Круг действительно магический, хотя и начерчен простым посохом на песке под открытым небом. А небо здесь, к моему удовлетворению, такое же синее, как и в предыдущем мире. Встречая нечто постоянное, радуешься, словно старому другу.
«Разомкнешь не произнеся Веления? Хм... затрудняюсь ответить. Вполне возможно, что я убью тебя». — «Но такое наверняка случалось? За твою, хи-хи, долгую жизнь?» — «Случалось», — принужден согласиться я. — «И ты действительно убил всех, кто это сделал?!» — «Нет».
Она снова заливается смехом.
«Вот видишь, не такой уж ты ужасный! Послушай же: я выпущу тебя из круга. Мне просто интересно, как ты поведешь себя за его пределами. Но обещай, что ты наконец изменишь свой облик».
«Глупости, — ворчу я. — Но почему бы нет? Обещаю. Что я должен с собой проделать? Хочешь, отращу еще одну голову или пару-тройку дополнительных рук?»

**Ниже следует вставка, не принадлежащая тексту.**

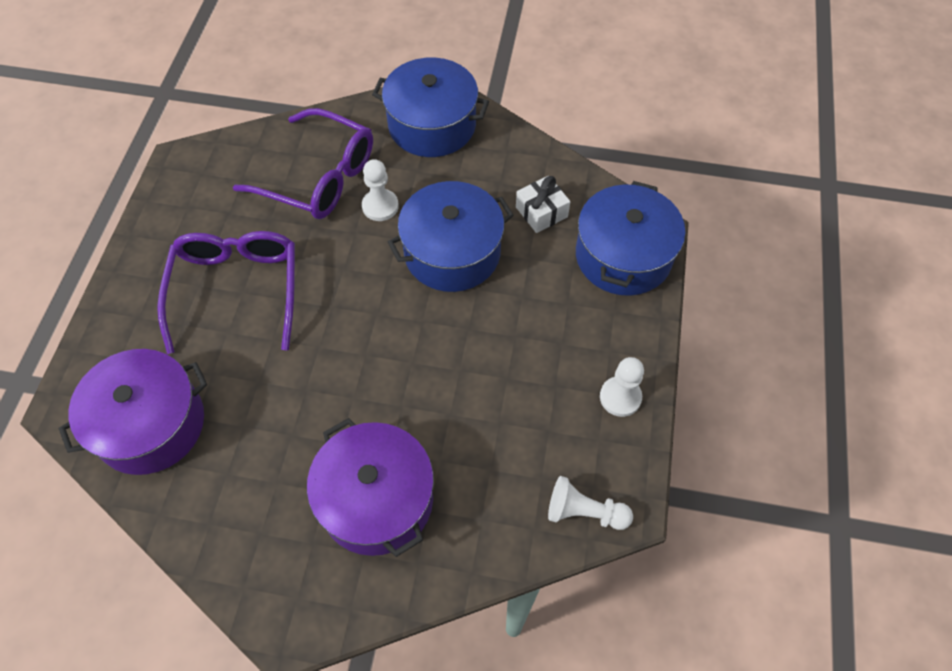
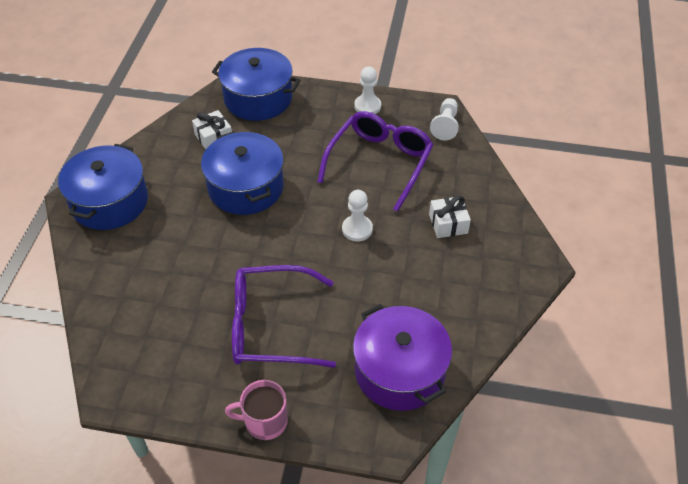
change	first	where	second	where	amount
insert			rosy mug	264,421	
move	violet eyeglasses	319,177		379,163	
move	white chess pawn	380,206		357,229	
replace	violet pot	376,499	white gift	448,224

«Не уверена. Я считаю, что четыре — и без того слишком. Оставь себе две руки. И, если можно, две ноги». — «А сколько у меня сейчас? Ах да... Ну, изволь». — «И не нужно этих отвратительных жвал кровавого цвета». — «Как скажешь... кстати, у тебя есть имя? В этом мире пользуются именами?» — «Разумеется. Не думаю, что сможешь мне навредить, когда узнаешь, что меня зовут Калипсо».

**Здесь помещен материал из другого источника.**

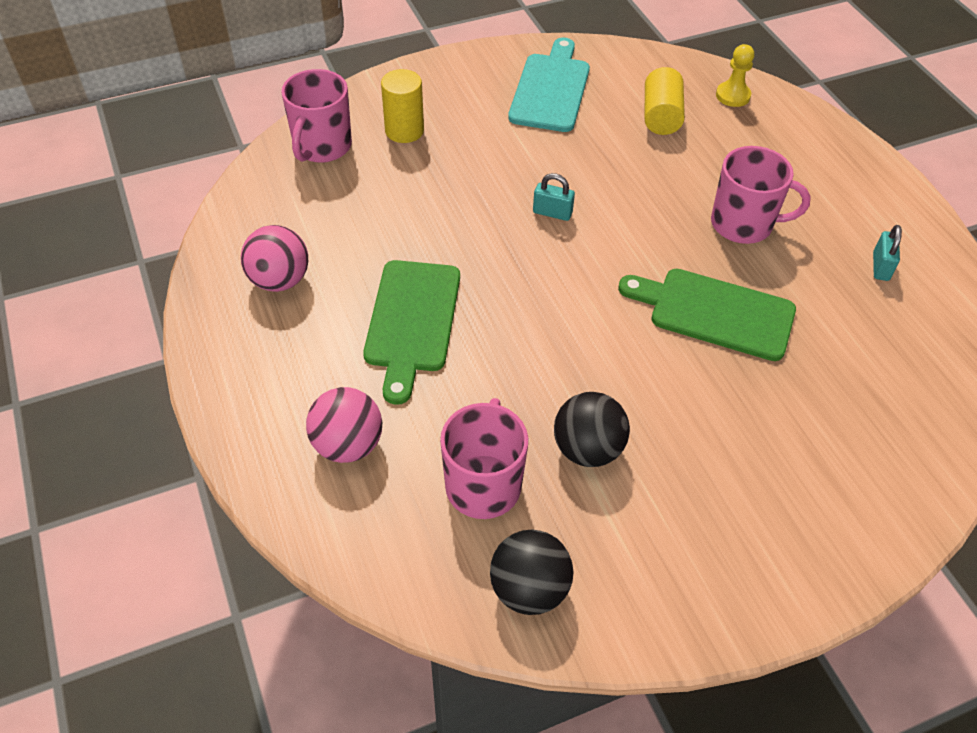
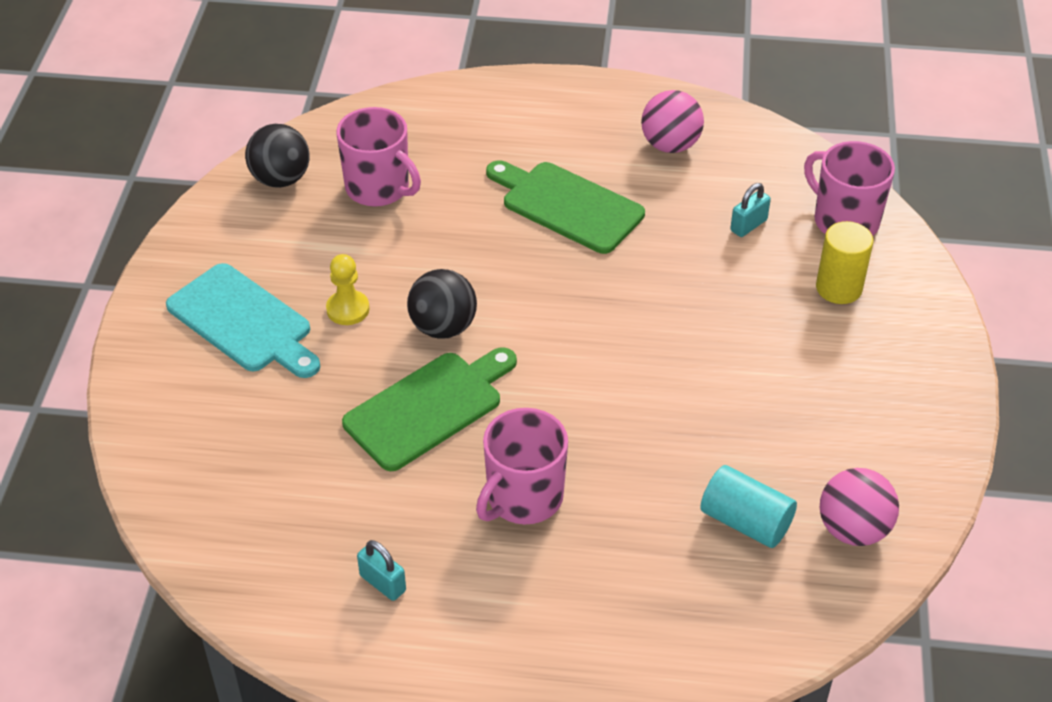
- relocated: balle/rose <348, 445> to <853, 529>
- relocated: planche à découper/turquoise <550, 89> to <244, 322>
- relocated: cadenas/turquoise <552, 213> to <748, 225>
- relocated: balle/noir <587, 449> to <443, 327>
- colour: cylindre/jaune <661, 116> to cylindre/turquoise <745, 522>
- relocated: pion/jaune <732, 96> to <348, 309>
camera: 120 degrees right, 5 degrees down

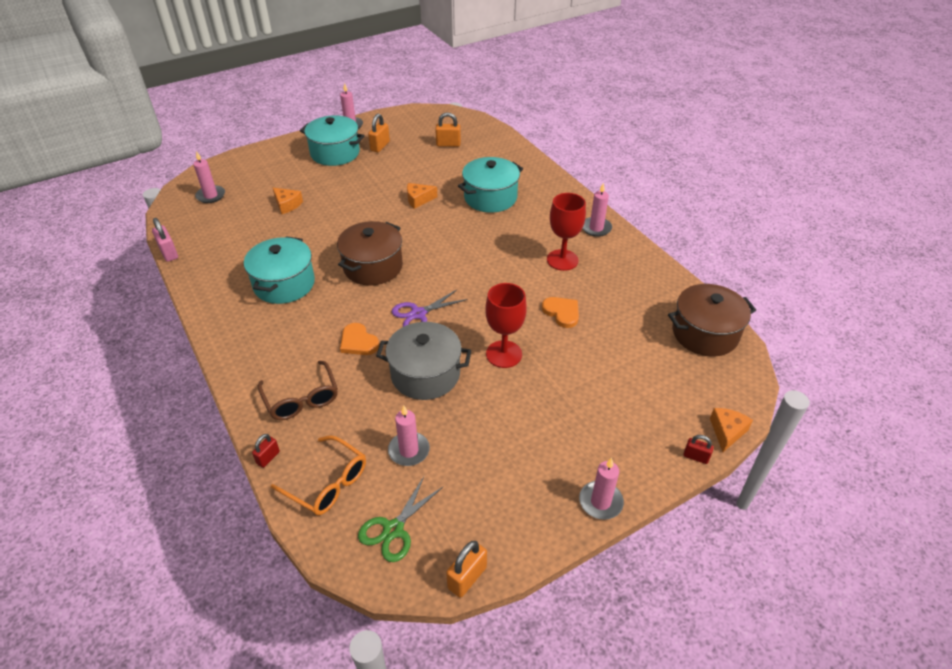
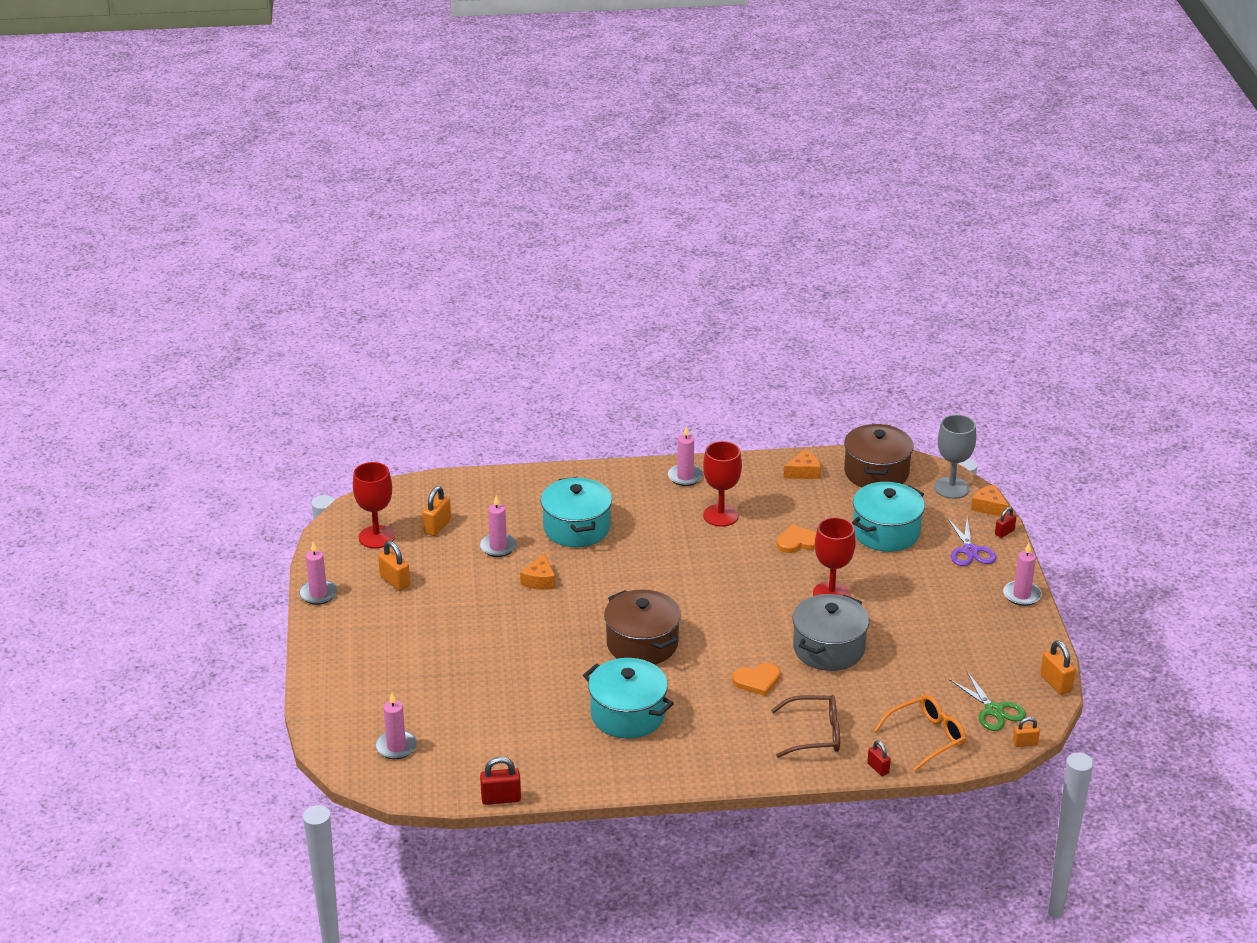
- colour: cadenas/rose <169, 253> to cadenas/rouge <501, 798>
- relocated: fromage/orange <287, 205> to <803, 472>
- relocated: marmite/turquoise <335, 153> to <886, 532>
- relocated: bougie/rose <409, 450> to <498, 547>
- relocated: ciseaux/violet <418, 314> to <970, 551>
- appeared: verre à pied/rouge <376, 537>
- appeared: verre à pied/gris <951, 488>
- appeared: cadenas/orange <1025, 743>
camera: 65 degrees left, 10 degrees down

Итак, она звалась Калипсо...
«А как мне обращаться к тебе, тератос?» — «Придумай сама. Я привык к самым причудливым прозвищам». — «В нынешнем твоем облике иначе, как Тератосом, тебя не назовешь...» — «Мы можем сэкономить море времени, если ты представишь себе, каким бы ты хотела меня видеть». — «И ты прочтешь мои мысли?!» — «Ну вот еще! Рыться в твоих мыслях... что может быть отвратительнее... Я увижу себя твоим внутренним зрением». — «Всегда считала, что знать чужие мысли — это увлекательно... Тебе нет нужды смотреть на себя моими глазами. Есть такая удобная штука — зеркало...» — «Я знаю, что такое зеркало. Но внутреннее зрение — не простое отражение действительности. Это грезы об идеале, изуродованные реальностью». — «Ты полагаешь, что когда я гляжу на тебя, то мечтаю об идеале?» — «Я в этом уверен... Калипсо». — «Это кажется мне забавным. Приступай, мой разум тебе открыт!»
«Тебе не обязательно жмуриться», — говорю я с иронией.
И меняюсь.
Она открывает глаза. Ее первая реакция:
«Это могло бы быть и покороче...»
«Вот так устроит?» — сварливо интересуюсь я.
«Ты надо мной издеваешься, тера... — Она обрывает себя на полуслове. — Но ведь теперь ты не чудовище. Ты недурен собой... почти красив. Неужели это мой идеал мужчины? — Калипсо задумчиво оглядывает меня со всех сторон. — По крайней мере, задница выглядит аппетитно. .. И тебе нужно другое имя. — Ее глаза наконец поднимаются к моему лицу. — У тебя карминные глаза, ты знаешь об этом?»
«Просто хотел немного оставить от себя прежнего».
«Я не против. Однако я настаиваю, чтобы это было вдвое больше, чем сейчас, но втрое меньше, чем прежде».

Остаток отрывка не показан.